4.4. De vraag of [geïntimeerde] inderdaad een vrij solide verjaringsaanspraak heeft, wordt ontkennend beantwoord met de grieven I en II, welke het hof thans gezamenlijk zal behandelen.
4.4.1. Als vaststaand tussen partijen geldt dat de coniferenhaag - op 50 centimeter afstand van de erfafscheiding - in 1975 is geplant door [appellant]. Voorts staat vast dat [naam] in 1989 de strook grond in kwestie met zijn oprit mee heeft bestraat.

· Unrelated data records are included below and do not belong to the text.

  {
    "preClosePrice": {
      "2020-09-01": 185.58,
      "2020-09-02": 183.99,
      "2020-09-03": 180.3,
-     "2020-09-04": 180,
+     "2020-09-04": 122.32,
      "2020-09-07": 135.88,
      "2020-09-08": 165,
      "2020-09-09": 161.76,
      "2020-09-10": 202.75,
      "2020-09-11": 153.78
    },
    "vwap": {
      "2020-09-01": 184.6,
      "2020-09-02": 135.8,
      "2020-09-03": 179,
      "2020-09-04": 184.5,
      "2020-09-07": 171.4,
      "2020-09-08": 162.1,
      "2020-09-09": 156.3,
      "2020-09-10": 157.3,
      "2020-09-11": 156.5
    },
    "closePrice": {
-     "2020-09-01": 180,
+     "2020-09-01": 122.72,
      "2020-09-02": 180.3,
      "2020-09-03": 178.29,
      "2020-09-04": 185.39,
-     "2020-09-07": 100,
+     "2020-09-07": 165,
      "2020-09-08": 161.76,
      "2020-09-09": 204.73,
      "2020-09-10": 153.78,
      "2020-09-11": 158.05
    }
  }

4.4.2. [appellant] stelt, hetgeen door [geïntimeerde] niet gemotiveerd is weersproken, dat hij toen hij in 1983 zijn bijkeuken aanbouwde, met [naam] heeft gesproken over zijn ([appellant]s) eigendom van de strook grond. Voorts heeft [appellant] onbetwist gesteld dat [naam] de erfafscheiding aan zijn kant had gemarkeerd met betontegels, en dat eerst met de bestrating door [naam] in 1989 de grens tussen beide erven visueel vervaagde.

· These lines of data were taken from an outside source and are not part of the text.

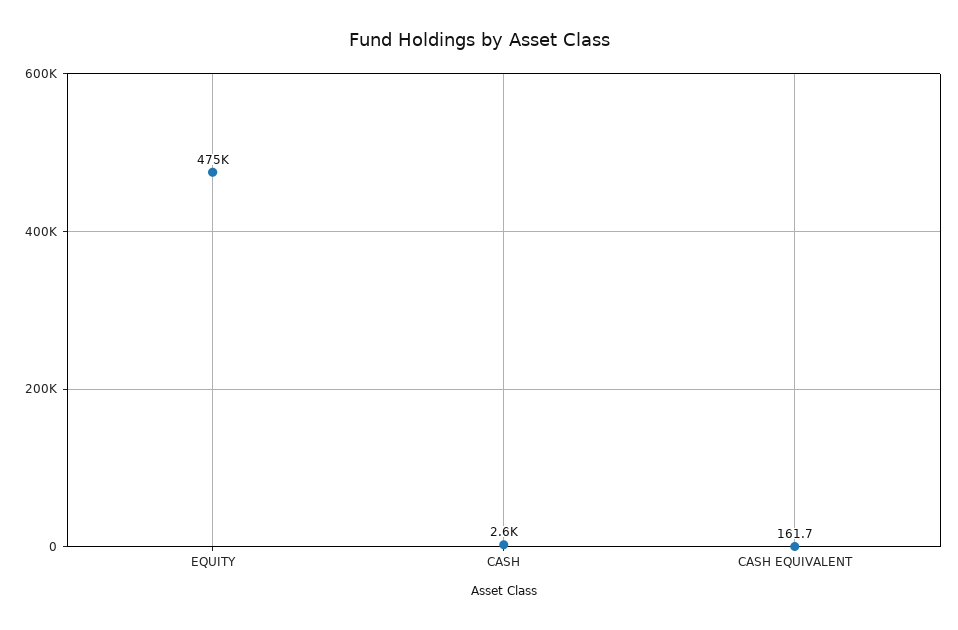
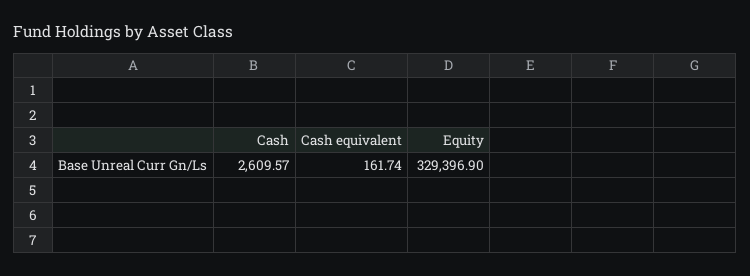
  {
-   "EQUITY": 475000,
+   "EQUITY": 329396.9,
    "CASH": 2609.57,
    "CASH EQUIVALENT": 161.74
  }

4.4.3. Hieruit vloeit voort dat er voorshands van uit gegaan kan worden dat [naam], toen hij met verkregen toestemming van [appellant] het stukje grond bestraatte, op de hoogte was van de eigendomsrechten van [appellant] daarop, en dat [naam] dus wist of geweten moet hebben dat hij de strook grond slechts mocht gebruiken. Hiermee is reeds gegeven dat [naam] geen bezitter van de strook grond kon worden. Ook los daarvan is het hof voorshands van oordeel dat het bestraten door [naam] van een strook grond die aan [appellant] toebehoorde, niet als een bezitsdaad is te beschouwen.

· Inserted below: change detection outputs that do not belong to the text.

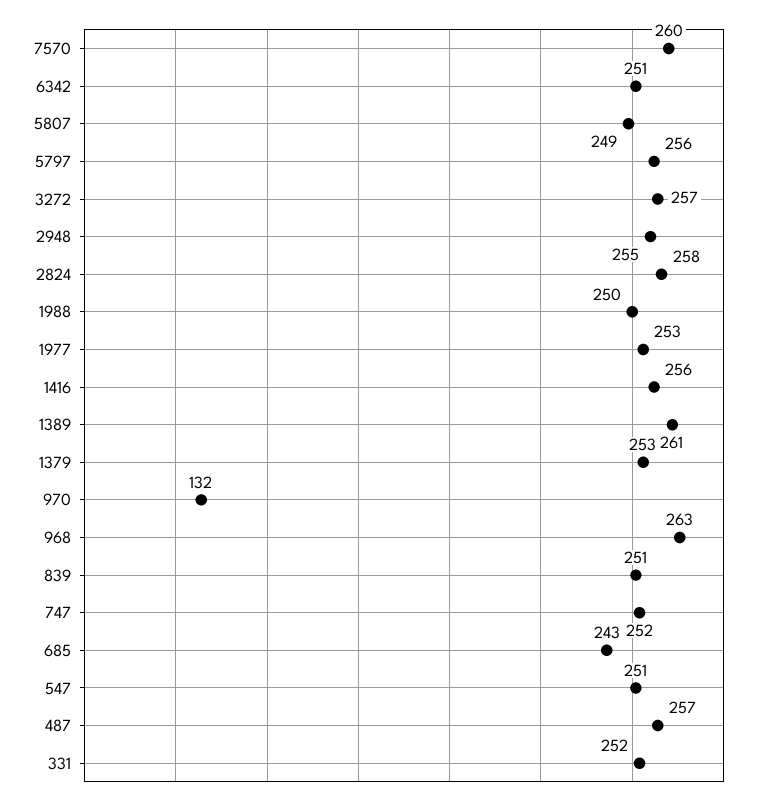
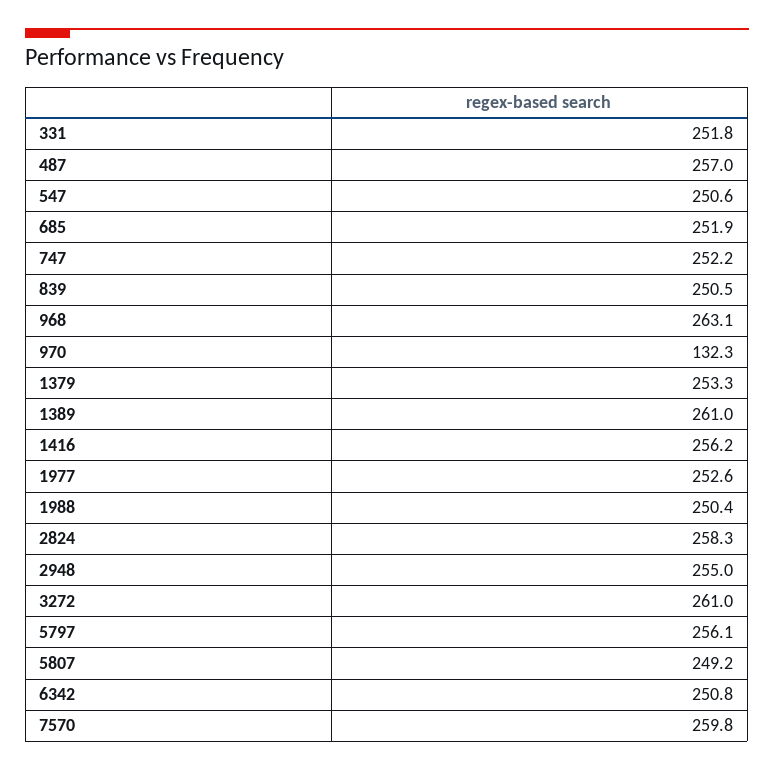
  {
    "7570": 259.8,
    "6342": 250.8,
    "5807": 249.2,
    "5797": 256.1,
-   "3272": 257,
+   "3272": 261,
    "2948": 255,
    "2824": 258.3,
    "1988": 250.4,
    "1977": 252.6,
    "1416": 256.2,
    "1389": 261,
    "1379": 253.3,
    "970": 132.3,
    "968": 263.1,
    "839": 250.5,
    "747": 252.2,
-   "685": 243,
+   "685": 251.9,
    "547": 250.6,
    "487": 257,
    "331": 251.8
  }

In de periode voordat [geïntimeerde] eigenaar werd van nr 10 is er naar het voorlopig oordeel van het hof derhalve geen verjaringstermijn met betrekking tot de strook grond gaan lopen.
4.4.4. Als niet gemotiveerd betwist staat voorshands tussen partijen vast dat [geïntimeerde], voordat hij in 1994 eigenaar werd van nr 10, geen kadastraal onderzoek heeft ingesteld naar de exacte locatie van de erfgrens tussen nr 8 en nr 10. Niet is betwist dat de erfgrens toentertijd in het kadaster stond vermeld op de plaats waar zij volgens [appellant] loopt (50 centimeter uit de coniferenhaag c.q. de garagemuur en langs de bijkeukenmuur). Op grond van de plaats van de in 1989 aangebrachte bestrating veronderstelde [geïntimeerde], zo heeft hij gesteld, dat de gehele bestrate oprit bij nr 10 behoorde. Voorshands is aannemelijk dat, nu niet is gesteld dat [geïntimeerde] op de hoogte was van de voorgeschiedenis ten aanzien van het voorschrift om 50 centimeter uit de erfgrens te bouwen of te planten, [geïntimeerde] inderdaad kon veronderstellen eigenaar geworden te zijn van de strook grond. Of het bezit van [geïntimeerde] al dan niet te goeder trouw is, kan, gelet op het navolgende, in het midden blijven.
4.4.5. Als onbetwist staat immers voorshands vast dat [appellant] bij brief d.d. 7 oktober 2002 iedere verjaring waarop [geïntimeerde] jegens [appellant] aanspraak zou kunnen maken rechtsgeldig heeft gestuit, gelet op de aanvang van de verjaringstermijn in 1994. Daaruit volgt dat [geïntimeerde] geen "vrij solide verjaringsaanspraak" op de strook grond heeft.
4.4.6. De grieven I en II slagen derhalve en het beroepen vonnis zal worden vernietigd onder toewijzing van het in hoger beroep primair gevorderde.